The main character is Sophie, a girl grieving for the loss of her sister, Nell. She begins to hear and see the same things that her sister did and ends up being hunted and tormented throughout the whole book, and eventually checked into the same mental institution as her sister was. That’s probably about the time that I realized that the back of the book did not do justice to just how incredibly tense and nail-biting this novel was. I chew my nails chronically, but nothing could prepare my more fingers for this book. Ouch. I was so anxious through the second half of the book that I found myself having to take breaks just to give myself a breather. That’s how well it is written. You get very attached to Sophie as she goes on this amazing and terrifying adventure to unravel the conspiracy around her sister’s, and many others like her and her sister, wrongful death.

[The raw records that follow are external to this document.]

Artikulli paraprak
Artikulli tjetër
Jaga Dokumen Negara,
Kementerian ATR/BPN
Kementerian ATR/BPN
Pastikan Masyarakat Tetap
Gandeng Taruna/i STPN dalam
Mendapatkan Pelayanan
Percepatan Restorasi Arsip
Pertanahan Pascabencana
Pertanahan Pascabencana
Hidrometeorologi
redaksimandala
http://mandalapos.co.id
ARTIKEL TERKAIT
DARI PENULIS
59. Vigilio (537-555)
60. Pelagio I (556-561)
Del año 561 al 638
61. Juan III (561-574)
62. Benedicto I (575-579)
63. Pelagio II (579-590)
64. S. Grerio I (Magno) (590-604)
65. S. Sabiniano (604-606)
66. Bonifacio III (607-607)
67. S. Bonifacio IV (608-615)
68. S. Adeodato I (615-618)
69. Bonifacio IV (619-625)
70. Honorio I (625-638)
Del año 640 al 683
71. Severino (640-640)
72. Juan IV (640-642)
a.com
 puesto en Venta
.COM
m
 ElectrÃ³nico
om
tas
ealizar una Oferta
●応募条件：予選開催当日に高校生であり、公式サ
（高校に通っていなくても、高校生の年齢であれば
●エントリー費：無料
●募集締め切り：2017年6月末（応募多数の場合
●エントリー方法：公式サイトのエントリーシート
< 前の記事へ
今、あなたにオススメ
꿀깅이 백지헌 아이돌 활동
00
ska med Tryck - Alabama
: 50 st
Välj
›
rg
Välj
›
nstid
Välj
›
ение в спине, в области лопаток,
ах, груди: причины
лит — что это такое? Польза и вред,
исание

This book is chock full to the brim of twists and surprises, as well as lovable characters and well written dialogue. That’s one thing I really loved in The Bargaining and noticed was also present in The Murmurings, is that West has a very fluid and whimsical writing style. All of her dialogue and descriptions flow so naturally, so realistically, so vividly, that you feel as if you are actually present for the events taking place. If I had to rate it, I think I would give it a 4/5 or a 5/5. The only reason I would give it a 4/5 would be because I, personally, can’t reread more often than once every few months just because it does send my anxiety through the roof, hah. I like my books to have reread value. But other than that, this book is amazing and I can’t find a single thing wrong with it. A+ story telling!